- **Exercise aim**: Quote the entries in full, character for character, without their images.

Start of Records for the task

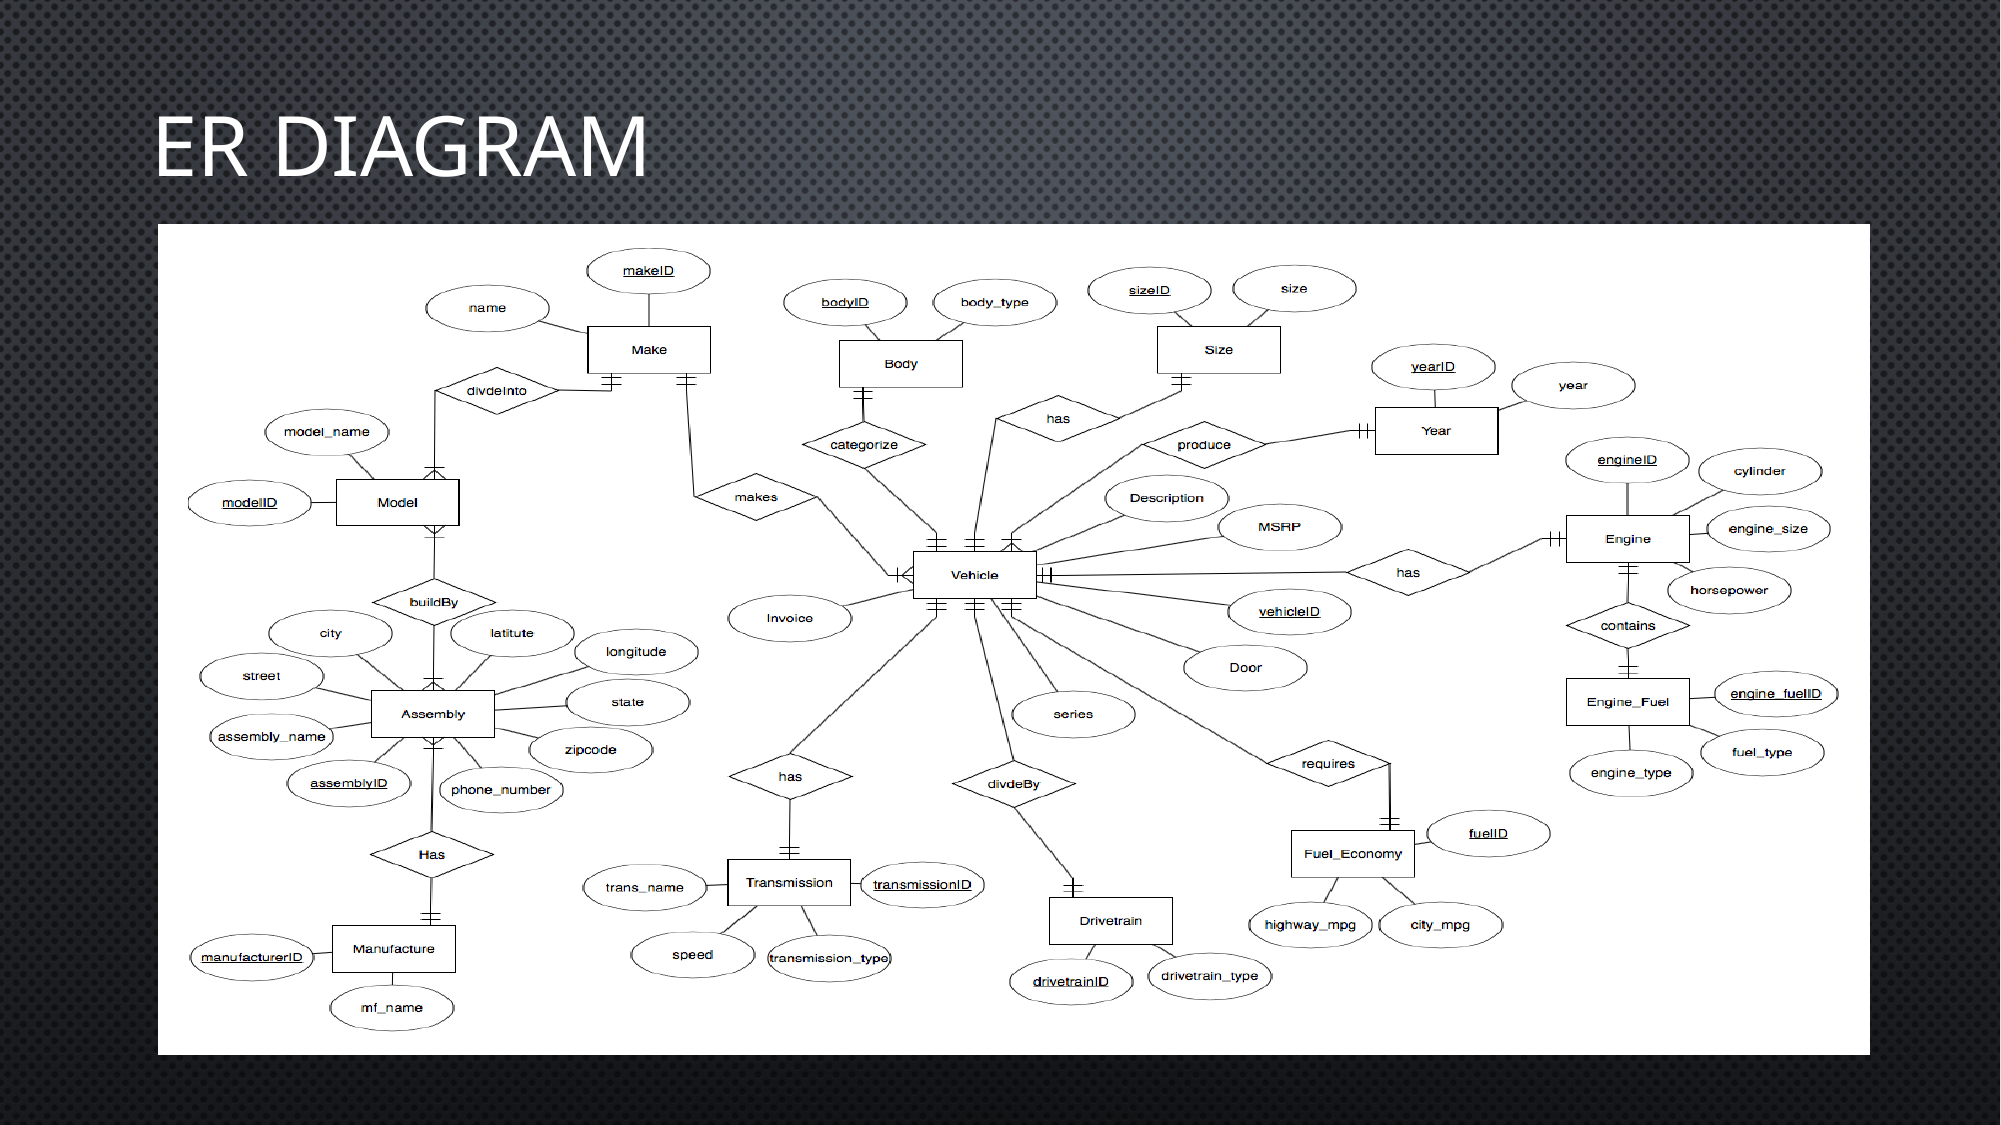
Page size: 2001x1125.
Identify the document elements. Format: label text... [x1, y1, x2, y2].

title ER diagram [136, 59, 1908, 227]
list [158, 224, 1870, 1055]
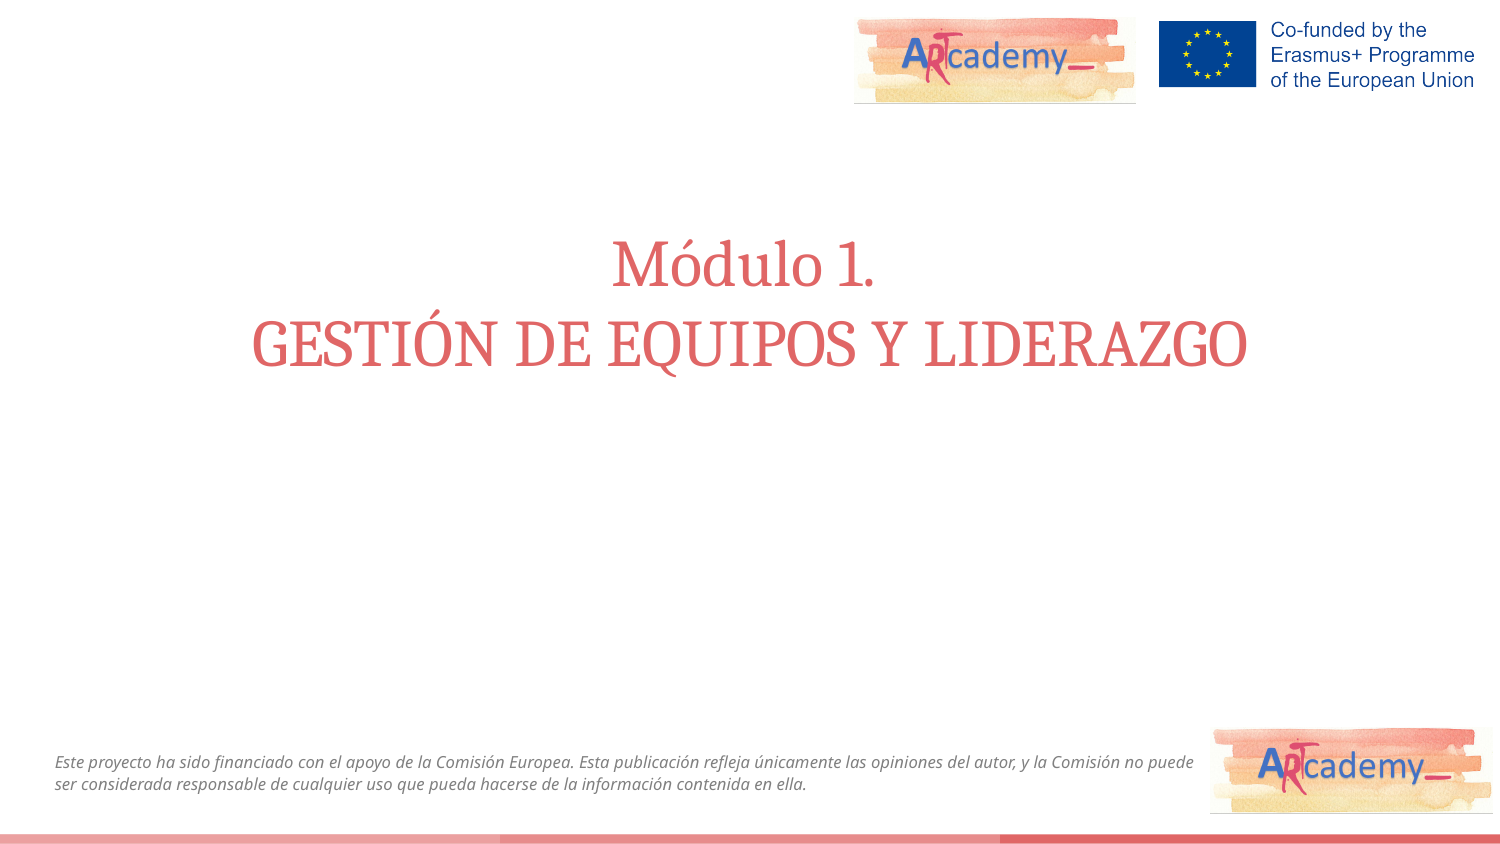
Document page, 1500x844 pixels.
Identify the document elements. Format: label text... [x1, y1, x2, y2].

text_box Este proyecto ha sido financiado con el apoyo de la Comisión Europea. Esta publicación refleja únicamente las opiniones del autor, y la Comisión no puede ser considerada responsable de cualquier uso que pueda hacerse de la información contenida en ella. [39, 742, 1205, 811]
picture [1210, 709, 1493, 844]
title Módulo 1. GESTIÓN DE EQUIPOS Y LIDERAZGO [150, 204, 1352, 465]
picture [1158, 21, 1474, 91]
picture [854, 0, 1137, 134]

End of Records for the task

- **Result of the task**:
Page size: 2001x1125.
Identify the document elements. Format: label text... [x1, y1, x2, y2].

title ER diagram [136, 59, 1908, 227]
list [158, 224, 1870, 1055]
Document page, 1500x844 pixels.
Identify the document elements. Format: label text... [x1, y1, x2, y2].

text_box Este proyecto ha sido financiado con el apoyo de la Comisión Europea. Esta publicación refleja únicamente las opiniones del autor, y la Comisión no puede ser considerada responsable de cualquier uso que pueda hacerse de la información contenida en ella. [39, 742, 1205, 811]
picture [1210, 709, 1493, 844]
title Módulo 1. GESTIÓN DE EQUIPOS Y LIDERAZGO [150, 204, 1352, 465]
picture [1158, 21, 1474, 91]
picture [854, 0, 1137, 134]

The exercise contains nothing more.